Sim. Votaria, pela lógica dos seus argumentos. E, agora vem o pior: se Rosa Weber vota contra o direito dos cidadãos, e comete injustiças às dezenas rejeitando os habeas corpus que chegam à sua mesa, apenas porque prefere trair suas convicções e ficar com o suposto entendimento majoritário do STF (nos últimos tempos, contra suas convicções, ela negou 58 dos 59 HCs que baixaram na sua mesa), imagine-se que força não terá sobre ela outra maioria, a maioria formada pelas forças que criam a realidade no Brasil (a mídia e as ‘instituições respeitáveis’). Por falar nisso, Roberto Romano acredita que Rosa Weber foi pressionada pelo recado ameaçador que o chefe do exército, o general Villas Bôas, postou no twitter na véspera da votação:
“Para mim foi muito claro o que aconteceu, o recado do general tinha alvo certo”, afirma o professor. “Ela entendeu e acatou, fez o que tinha que fazer.”
Bem, agora imagine-se essa pressão propagada pelos mil autofalantes, e pelos dez mil orifícios, da mídia, das instituições e, claro, dos juízes de todo o país, dos procuradores, das associações de juízes, de procuradores, e até de guardas municipais de pracinhas do interior. O que ocorrerá?
Ocorrerá exatamente a mutação que a visionária Mônica Bergamo já psicografou nas entrelinhas mal traçadas de Rosa Weber. Ela dará a maioria. Mas não contra a prisão em 2a instância, como dizia pensar até ontem, mas sim a favor. Com isso, confirmada a legalidade de sua prisão em segunda instância, Lula estará como uma múmia dentro do seu sarcófago enterrada em uma pirâmide submersa sob as areias do deserto.
Isso não se deve, é verdade, apenas ao PT e ao seu fetichismo jurídico. Se deve também a falta da mais leve noção de lealdade da imensa maioria da população brasileira. Houvesse ela movido um dedo, nada disso estaria acontecendo. Aquilo que se viu no sindicato dos metalúrgicos só impressiona amadores, para os quais qualquer dois ou três pneus queimados pelo MST numa estrada já fazem pensar em revolução. Nada disso. Aquilo não é nada. Não chega a ser uma pulga no imenso corpo do país.

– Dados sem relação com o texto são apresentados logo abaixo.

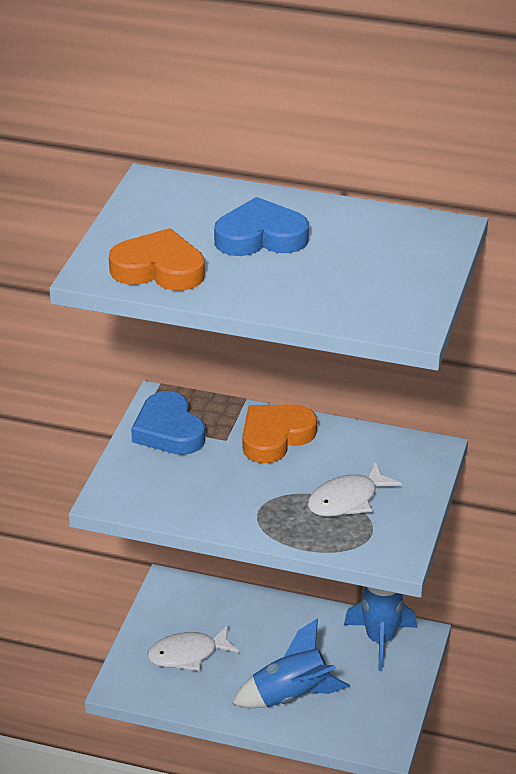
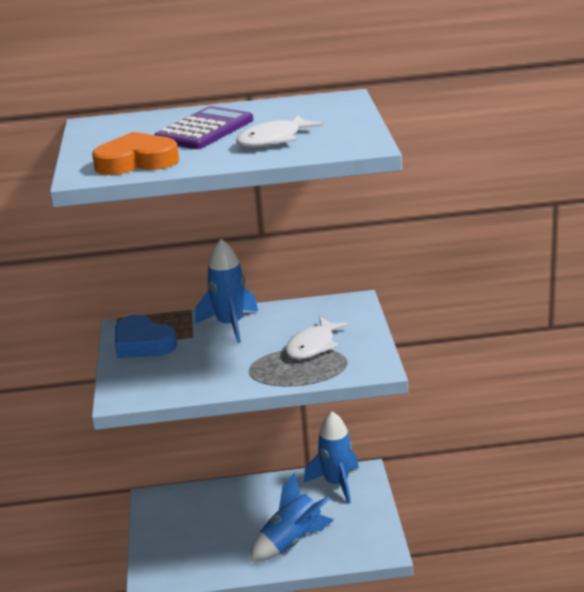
camera: 20 degrees left, 10 degrees down
white fish [147,625,239,671] -> white fish moved to [236,115,323,148]
blue heart [214,197,309,256] -> purple calculator [154,106,253,149]
orange heart [243,404,317,463] -> blue rocket [195,239,258,343]

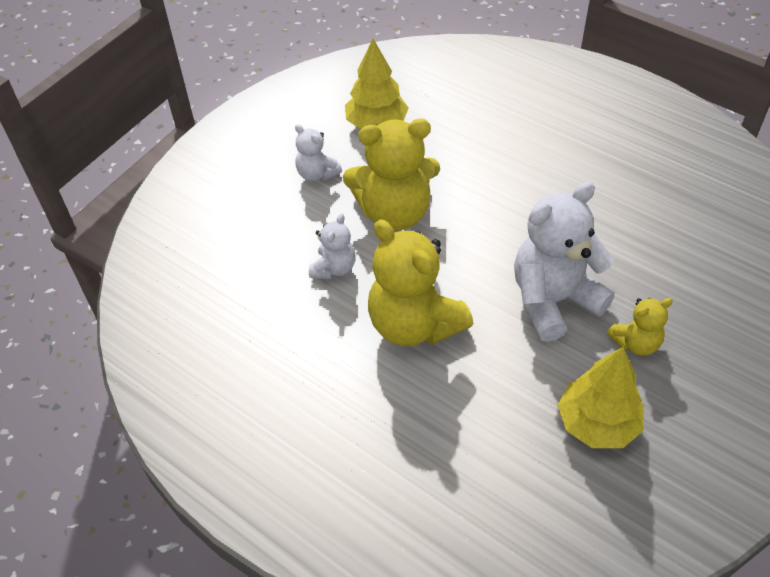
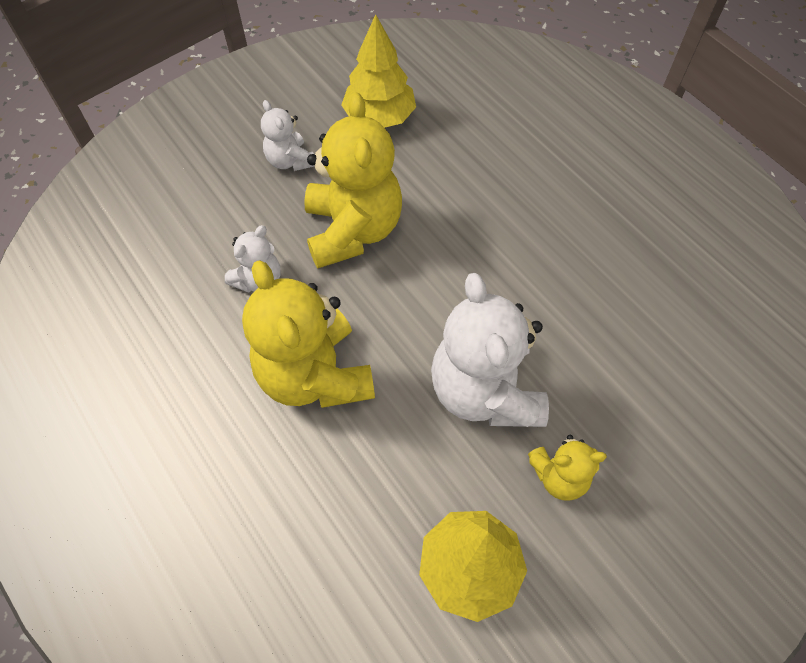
camera: 15 degrees right, 10 degrees up
yellow teddy bear [343,119,440,231] -> yellow teddy bear turned 105 degrees counterclockwise [304,92,402,268]
white teddy bear [514,182,615,342] -> white teddy bear turned 90 degrees counterclockwise [431,273,549,427]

Portanto, continuando esse povo apático, de milhões de jecas tatus portadores de smartphones; continuando a submissão de baixo funcionalismo público do PT à justiça; continuando a volubilidade mercurial de Rosa Weber, que só tende a aumentar com a adulação da mídia, Lula só terá um meio de transporte para sair da masmorra de Sérgio Moro: um caixão pago pelo sindicato dos metalúrgicos de São Bernardo coberto com a bandeira do seu Corinthians do coração.
A não ser, evidentemente, que ocorra uma guinada muito grande na cultura política de submissão historicamente dominante no PT. A lógica dos submissos é a de que sendo bonzinhos e obedientes serão recompensados no final. A prisão de Lula é mais um fato, entre milhares de outros, a demonstrar o erro dessa apreciação.
Se se quer analisar a realidade política, é importante deixar de lado todo sentimentalismo barato, todas as ficções oportunas criadas para justificar as derrotas, e, pior que tudo isso, todas as boas esperanças acesas por sentimentos religiosos. Como a cada derrota os sentimentos tendem a se tornarem mais fortes, e mais tirânicos, quem analisa um fracasso corre sérios riscos. Quase os mesmos que os portadores de más notícias. Ainda mais quando os fatos estão tão quentes que os dedos temem tocar neles. É nítida a preferência, nos desastres, pela solenidade sentimental e pelas estorinhas reconfortantes. Mas a frieza é o único antídoto conhecido para evitar as derrotas seriais.